***** INPUT

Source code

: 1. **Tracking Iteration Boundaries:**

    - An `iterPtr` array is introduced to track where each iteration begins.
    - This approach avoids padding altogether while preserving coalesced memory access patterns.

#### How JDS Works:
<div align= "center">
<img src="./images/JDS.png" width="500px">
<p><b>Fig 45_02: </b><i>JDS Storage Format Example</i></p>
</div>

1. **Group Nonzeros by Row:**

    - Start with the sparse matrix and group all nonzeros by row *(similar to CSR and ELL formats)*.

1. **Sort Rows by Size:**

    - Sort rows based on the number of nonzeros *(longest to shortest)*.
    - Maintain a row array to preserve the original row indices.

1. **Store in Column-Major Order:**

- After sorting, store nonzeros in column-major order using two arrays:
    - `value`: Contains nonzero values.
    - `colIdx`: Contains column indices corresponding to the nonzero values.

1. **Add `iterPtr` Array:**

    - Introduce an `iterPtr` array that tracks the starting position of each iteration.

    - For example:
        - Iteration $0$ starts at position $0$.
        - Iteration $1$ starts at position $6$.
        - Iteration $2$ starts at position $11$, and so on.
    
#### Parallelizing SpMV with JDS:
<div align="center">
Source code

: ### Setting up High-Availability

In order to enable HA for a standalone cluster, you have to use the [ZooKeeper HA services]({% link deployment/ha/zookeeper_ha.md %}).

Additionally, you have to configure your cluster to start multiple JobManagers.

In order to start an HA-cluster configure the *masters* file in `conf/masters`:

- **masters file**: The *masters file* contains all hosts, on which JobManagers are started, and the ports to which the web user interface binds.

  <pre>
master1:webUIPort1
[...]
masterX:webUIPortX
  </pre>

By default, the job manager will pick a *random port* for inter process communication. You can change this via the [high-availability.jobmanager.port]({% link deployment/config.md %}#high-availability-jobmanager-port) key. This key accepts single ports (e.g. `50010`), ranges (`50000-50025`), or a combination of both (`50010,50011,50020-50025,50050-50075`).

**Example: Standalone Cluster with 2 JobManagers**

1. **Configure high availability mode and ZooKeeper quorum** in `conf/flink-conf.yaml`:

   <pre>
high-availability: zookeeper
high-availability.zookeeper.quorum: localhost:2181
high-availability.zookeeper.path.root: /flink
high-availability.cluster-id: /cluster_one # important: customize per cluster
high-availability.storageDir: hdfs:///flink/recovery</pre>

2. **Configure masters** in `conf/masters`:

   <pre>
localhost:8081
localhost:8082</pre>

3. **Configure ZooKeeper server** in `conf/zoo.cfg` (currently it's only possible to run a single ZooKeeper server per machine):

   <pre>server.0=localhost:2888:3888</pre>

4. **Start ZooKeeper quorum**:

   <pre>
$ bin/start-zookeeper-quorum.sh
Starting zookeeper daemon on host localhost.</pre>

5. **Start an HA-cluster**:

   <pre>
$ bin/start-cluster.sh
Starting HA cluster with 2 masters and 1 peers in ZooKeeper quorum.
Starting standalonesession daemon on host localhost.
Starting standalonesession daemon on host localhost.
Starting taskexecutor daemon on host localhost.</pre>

**********

## ACTIVITY
Put every line of the records above into a numbered list, leaving out the blank lines.

## OUTPUT OF THE TASK
1. Source code
2. : 1. **Tracking Iteration Boundaries:**
3.     - An `iterPtr` array is introduced to track where each iteration begins.
4.     - This approach avoids padding altogether while preserving coalesced memory access patterns.
5. #### How JDS Works:
6. <div align= "center">
7. <img src="./images/JDS.png" width="500px">
8. <p><b>Fig 45_02: </b><i>JDS Storage Format Example</i></p>
9. </div>
10. 1. **Group Nonzeros by Row:**
11.     - Start with the sparse matrix and group all nonzeros by row *(similar to CSR and ELL formats)*.
12. 1. **Sort Rows by Size:**
13.     - Sort rows based on the number of nonzeros *(longest to shortest)*.
14.     - Maintain a row array to preserve the original row indices.
15. 1. **Store in Column-Major Order:**
16. - After sorting, store nonzeros in column-major order using two arrays:
17.     - `value`: Contains nonzero values.
18.     - `colIdx`: Contains column indices corresponding to the nonzero values.
19. 1. **Add `iterPtr` Array:**
20.     - Introduce an `iterPtr` array that tracks the starting position of each iteration.
21.     - For example:
22.         - Iteration $0$ starts at position $0$.
23.         - Iteration $1$ starts at position $6$.
24.         - Iteration $2$ starts at position $11$, and so on.
25. #### Parallelizing SpMV with JDS:
26. <div align="center">
27. Source code
28. : ### Setting up High-Availability
29. In order to enable HA for a standalone cluster, you have to use the [ZooKeeper HA services]({% link deployment/ha/zookeeper_ha.md %}).
30. Additionally, you have to configure your cluster to start multiple JobManagers.
31. In order to start an HA-cluster configure the *masters* file in `conf/masters`:
32. - **masters file**: The *masters file* contains all hosts, on which JobManagers are started, and the ports to which the web user interface binds.
33.   <pre>
34. master1:webUIPort1
35. [...]
36. masterX:webUIPortX
37.   </pre>
38. By default, the job manager will pick a *random port* for inter process communication. You can change this via the [high-availability.jobmanager.port]({% link deployment/config.md %}#high-availability-jobmanager-port) key. This key accepts single ports (e.g. `50010`), ranges (`50000-50025`), or a combination of both (`50010,50011,50020-50025,50050-50075`).
39. **Example: Standalone Cluster with 2 JobManagers**
40. 1. **Configure high availability mode and ZooKeeper quorum** in `conf/flink-conf.yaml`:
41.    <pre>
42. high-availability: zookeeper
43. high-availability.zookeeper.quorum: localhost:2181
44. high-availability.zookeeper.path.root: /flink
45. high-availability.cluster-id: /cluster_one # important: customize per cluster
46. high-availability.storageDir: hdfs:///flink/recovery</pre>
47. 2. **Configure masters** in `conf/masters`:
48.    <pre>
49. localhost:8081
50. localhost:8082</pre>
51. 3. **Configure ZooKeeper server** in `conf/zoo.cfg` (currently it's only possible to run a single ZooKeeper server per machine):
52.    <pre>server.0=localhost:2888:3888</pre>
53. 4. **Start ZooKeeper quorum**:
54.    <pre>
55. $ bin/start-zookeeper-quorum.sh
56. Starting zookeeper daemon on host localhost.</pre>
57. 5. **Start an HA-cluster**:
58.    <pre>
59. $ bin/start-cluster.sh
60. Starting HA cluster with 2 masters and 1 peers in ZooKeeper quorum.
61. Starting standalonesession daemon on host localhost.
62. Starting standalonesession daemon on host localhost.
63. Starting taskexecutor daemon on host localhost.</pre>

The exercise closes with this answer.